Nesse contexto, surgem dúvidas relevantes quanto aos efeitos jurídicos da recuperação judicial no âmbito das relações contratuais típicas do setor, como os contratos de arrendamento rural. A jurisprudência recente do Superior Tribunal de Justiça (STJ) contribui para elucidar essas questões, especialmente no que tange à possibilidade de despejo durante a recuperação judicial.

Em decisão proferida no AgInt no REsp 1.835.668/SP, a Quarta Turma do STJ reafirmou que a ordem de despejo não se submete ao juízo universal da recuperação judicial quando o imóvel arrendado não integra o patrimônio da recuperanda.

Segundo o entendimento consolidado no julgamento, contrato de arrendamento rural pode ser equiparado a um contrato de locação, o que permite o ajuizamento de ação de despejo mesmo após o deferimento da recuperação judicial pleiteada pelo arrendatário.

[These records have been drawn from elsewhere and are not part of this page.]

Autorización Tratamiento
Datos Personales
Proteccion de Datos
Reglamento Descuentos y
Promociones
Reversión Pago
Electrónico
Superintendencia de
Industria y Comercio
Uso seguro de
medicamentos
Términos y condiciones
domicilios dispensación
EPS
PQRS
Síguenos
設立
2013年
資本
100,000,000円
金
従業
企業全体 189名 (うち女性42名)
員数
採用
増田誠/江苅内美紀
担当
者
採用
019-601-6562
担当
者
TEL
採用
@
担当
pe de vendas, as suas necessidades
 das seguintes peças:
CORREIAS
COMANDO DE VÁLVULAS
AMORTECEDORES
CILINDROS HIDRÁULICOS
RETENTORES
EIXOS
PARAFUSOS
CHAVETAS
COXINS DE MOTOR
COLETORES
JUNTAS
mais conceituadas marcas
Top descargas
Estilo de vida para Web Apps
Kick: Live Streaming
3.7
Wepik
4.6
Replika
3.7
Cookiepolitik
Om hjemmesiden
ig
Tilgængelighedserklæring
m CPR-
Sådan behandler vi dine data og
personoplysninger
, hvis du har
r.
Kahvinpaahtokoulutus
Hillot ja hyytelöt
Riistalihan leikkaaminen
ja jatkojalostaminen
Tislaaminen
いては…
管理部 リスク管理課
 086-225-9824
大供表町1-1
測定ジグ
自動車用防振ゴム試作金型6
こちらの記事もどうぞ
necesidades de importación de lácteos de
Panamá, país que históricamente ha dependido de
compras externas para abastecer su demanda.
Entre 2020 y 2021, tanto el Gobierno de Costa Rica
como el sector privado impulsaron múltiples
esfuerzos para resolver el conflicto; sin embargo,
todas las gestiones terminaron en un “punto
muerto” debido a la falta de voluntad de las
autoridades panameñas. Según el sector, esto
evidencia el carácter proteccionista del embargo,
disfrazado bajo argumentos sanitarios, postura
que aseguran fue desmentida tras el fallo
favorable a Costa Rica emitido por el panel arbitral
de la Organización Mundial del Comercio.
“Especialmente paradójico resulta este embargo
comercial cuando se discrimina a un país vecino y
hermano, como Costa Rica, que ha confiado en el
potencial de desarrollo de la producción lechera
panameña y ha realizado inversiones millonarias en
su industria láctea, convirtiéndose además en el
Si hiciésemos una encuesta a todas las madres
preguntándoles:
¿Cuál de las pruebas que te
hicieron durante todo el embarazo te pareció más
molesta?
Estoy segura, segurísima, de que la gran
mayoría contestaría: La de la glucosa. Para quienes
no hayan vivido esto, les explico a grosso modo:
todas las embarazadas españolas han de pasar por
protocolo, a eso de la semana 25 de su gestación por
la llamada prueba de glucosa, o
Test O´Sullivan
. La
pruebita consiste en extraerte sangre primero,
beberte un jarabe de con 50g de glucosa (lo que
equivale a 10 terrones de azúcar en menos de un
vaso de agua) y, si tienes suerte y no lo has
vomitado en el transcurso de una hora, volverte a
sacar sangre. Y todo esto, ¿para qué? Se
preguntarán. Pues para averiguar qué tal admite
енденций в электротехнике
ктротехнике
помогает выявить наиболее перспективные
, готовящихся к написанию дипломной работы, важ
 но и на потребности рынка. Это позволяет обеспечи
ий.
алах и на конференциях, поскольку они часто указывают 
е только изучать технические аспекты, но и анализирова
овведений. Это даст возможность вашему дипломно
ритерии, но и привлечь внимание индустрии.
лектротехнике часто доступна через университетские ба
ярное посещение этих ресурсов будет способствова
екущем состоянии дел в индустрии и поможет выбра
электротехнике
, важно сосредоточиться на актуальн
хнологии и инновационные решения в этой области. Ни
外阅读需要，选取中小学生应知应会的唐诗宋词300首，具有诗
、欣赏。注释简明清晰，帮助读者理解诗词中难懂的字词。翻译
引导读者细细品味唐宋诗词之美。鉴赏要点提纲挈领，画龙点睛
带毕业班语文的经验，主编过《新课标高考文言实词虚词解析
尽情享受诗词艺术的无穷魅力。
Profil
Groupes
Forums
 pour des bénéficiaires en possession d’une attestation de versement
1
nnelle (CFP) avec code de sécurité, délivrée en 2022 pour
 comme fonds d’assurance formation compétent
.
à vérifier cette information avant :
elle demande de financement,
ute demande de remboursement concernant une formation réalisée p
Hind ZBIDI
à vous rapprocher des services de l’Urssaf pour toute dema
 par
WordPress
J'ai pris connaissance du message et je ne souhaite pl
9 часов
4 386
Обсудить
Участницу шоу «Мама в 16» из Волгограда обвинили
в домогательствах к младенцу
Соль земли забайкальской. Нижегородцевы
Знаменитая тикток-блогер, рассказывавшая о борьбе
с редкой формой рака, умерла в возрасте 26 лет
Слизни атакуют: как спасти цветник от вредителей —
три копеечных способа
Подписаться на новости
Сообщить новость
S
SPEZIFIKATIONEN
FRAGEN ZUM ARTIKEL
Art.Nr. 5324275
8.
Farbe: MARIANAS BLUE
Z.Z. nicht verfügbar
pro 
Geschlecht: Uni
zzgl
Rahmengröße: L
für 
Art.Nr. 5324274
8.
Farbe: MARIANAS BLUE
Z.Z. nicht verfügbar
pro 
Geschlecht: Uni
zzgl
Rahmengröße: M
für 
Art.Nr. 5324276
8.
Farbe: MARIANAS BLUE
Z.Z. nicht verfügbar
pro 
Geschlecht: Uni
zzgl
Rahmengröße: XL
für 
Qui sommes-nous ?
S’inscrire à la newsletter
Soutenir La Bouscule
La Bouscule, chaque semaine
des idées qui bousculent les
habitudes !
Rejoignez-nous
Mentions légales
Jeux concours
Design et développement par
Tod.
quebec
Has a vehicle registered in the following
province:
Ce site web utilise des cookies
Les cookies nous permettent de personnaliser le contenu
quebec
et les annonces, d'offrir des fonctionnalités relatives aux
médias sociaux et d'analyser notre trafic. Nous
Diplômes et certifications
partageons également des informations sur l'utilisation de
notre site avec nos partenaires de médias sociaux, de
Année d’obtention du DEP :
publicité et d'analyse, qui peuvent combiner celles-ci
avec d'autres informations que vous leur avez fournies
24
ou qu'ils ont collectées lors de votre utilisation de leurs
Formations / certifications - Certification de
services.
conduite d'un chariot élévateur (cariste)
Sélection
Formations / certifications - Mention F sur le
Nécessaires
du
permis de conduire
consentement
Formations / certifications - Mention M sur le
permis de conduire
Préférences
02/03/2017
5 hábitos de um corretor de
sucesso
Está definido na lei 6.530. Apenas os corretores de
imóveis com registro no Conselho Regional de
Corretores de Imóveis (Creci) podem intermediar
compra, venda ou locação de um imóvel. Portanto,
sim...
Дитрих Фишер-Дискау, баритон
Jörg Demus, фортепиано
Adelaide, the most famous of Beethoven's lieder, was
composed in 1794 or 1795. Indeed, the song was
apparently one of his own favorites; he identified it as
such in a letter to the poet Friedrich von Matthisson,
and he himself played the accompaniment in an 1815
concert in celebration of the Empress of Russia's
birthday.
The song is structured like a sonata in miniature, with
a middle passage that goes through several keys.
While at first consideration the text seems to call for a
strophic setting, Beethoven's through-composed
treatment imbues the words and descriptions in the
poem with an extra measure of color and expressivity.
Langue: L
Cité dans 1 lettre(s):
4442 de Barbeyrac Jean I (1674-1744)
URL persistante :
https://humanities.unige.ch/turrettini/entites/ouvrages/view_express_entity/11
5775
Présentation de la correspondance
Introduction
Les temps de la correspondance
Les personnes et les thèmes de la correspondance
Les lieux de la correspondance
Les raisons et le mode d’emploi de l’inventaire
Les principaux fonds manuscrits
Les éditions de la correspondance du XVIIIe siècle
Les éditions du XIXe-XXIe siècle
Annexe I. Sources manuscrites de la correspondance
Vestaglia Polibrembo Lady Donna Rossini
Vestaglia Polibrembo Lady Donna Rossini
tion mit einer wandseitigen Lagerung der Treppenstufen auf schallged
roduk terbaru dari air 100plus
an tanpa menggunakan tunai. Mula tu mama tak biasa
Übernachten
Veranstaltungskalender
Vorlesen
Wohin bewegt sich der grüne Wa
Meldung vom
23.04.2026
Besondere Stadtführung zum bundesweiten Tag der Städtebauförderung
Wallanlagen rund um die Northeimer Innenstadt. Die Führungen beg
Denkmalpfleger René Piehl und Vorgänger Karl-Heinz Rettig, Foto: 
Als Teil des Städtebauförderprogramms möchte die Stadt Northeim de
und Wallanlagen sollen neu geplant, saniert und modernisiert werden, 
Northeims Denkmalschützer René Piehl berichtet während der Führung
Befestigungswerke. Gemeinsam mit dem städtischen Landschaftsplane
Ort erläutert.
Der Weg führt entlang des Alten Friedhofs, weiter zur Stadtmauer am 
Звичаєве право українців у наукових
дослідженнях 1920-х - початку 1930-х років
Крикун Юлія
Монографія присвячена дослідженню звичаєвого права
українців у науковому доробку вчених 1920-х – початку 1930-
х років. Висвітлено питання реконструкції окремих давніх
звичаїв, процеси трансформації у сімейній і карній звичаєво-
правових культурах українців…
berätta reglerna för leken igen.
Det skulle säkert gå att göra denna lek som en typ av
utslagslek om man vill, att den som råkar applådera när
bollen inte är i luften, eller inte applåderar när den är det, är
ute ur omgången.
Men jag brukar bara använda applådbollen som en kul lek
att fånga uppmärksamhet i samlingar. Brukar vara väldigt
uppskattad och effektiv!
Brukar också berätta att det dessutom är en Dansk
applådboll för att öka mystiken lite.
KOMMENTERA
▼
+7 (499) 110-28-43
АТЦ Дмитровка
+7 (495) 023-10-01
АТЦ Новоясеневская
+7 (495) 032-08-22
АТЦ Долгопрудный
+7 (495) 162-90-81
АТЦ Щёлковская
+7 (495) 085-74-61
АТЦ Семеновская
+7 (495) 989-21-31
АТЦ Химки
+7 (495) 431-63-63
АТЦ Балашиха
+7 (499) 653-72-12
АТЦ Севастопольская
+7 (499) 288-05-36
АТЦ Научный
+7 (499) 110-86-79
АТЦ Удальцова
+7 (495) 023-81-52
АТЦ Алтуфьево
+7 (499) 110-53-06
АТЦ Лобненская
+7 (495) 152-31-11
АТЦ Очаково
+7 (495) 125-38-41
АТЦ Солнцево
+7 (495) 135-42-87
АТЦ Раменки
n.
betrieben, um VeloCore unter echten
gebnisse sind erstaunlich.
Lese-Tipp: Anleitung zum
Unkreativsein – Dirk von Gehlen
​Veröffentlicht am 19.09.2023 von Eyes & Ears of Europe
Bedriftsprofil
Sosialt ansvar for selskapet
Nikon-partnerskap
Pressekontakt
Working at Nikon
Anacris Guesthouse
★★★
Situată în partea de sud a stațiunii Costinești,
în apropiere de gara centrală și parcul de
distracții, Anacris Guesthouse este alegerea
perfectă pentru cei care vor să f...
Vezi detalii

Portanto, o direito de propriedade do arrendante prevalece sobre os efeitos da recuperação judicial do arrendatário, conforme previsão do artigo 49, § 3º, da Lei nº 11.101/05, cabendo a este demonstrar, de forma fundamentada e documental, que o uso do bem é indispensável à atividade-fim do produtor ou empresa, não sendo automática compreensão de essencialidade do bem. Até mesmo por estar subsumida à norma inserta no artigo 6º, §1º, da Lei nº 11.101/05, in verbis: “Terá prosseguimento no juízo no qual estiver se processando a ação que demandar quantia ilíquida”.

Assim, tem-se que após o prazo de suspensão previsto no art. 6º, § 4º, da Lei 11.101/2005, é possível o prosseguimento da ação de despejo fora do juízo da recuperação judicial, desde que não haja medida constritiva sobre ativos financeiros da recuperanda.

A tese firmada pela Corte foi clara:

“A ordem de despejo não se submete à competência do juízo universal da recuperação judicial quando o imóvel não integrar o patrimônio da recuperanda. O credor proprietário de bem imóvel não se submete aos efeitos da recuperação judicial, prevalecendo os direitos de propriedade sobre a coisa.”

Neste caso, entendeu-se que o arrendador resta atrelado ao concurso de credores unicamente em relação aos créditos líquidos e vencidos antes do deferimento da recuperação judicial, mas que continua a ter o direito de despejar o arrendatário nos termos do contrato firmado entre eles [algo assim].

Esse posicionamento do STJ tem implicações práticas relevantes para empresas rurais em recuperação e para os proprietários de imóveis arrendados:

Do lado do arrendatário em recuperação, a decisão reforça a necessidade de planejamento jurídico e contratual cuidadoso. Com a inclusão de cláusula contratual que declare expressamente que o imóvel arrendado é essencial à continuidade da atividade empresarial do arrendatário, a previsão contratual de ou prazo razoável para desocupação, e o registro do contrato de arrendamento rural no Cartório de Registro de Imóveis competente.

Para o arrendador, a jurisprudência[1] garante a possibilidade de retomada do bem em caso de inadimplemento, independentemente da recuperação judicial do devedor, desde que observados os limites legais.

Com o aumento significativo dos pedidos de recuperação judicial no agronegócio, a interpretação da legislação pelos tribunais superiores se torna cada vez mais relevante, especialmente no equilíbrio entre a função social da empresa e o direito de propriedade dos credores.

Nota:

[1] AgInt no CC 165.754/SP; CC 148.803/RJ; AgRg no CC 145.517/RS; AgRg no CC 133.612/AL.

Maria Eduarda Trevisan Kroeff. Advogada e produtora rural, com atuação nas áreas cível e empresarial, com ênfase em Direito Agrário. Doutoranda em Agronegócios na Universidade Federal do Rio Grande do Sul (UFRGS) e pesquisadora integrante do Núcleo de Estudos em Sistemas de Produção de Bovinos de Corte e Cadeia Produtiva (NESPro/UFRGS). Mestra em Direito Privado Europeu pela Universidade Mediterrânea de Reggio Calabria, Itália. Pós-graduada em Direito e Gestão do Agronegócio e em Direito dos Negócios (UFRGS). Membro da Comissão Rural Jovem da FARSUL, em Porto Alegre/RS.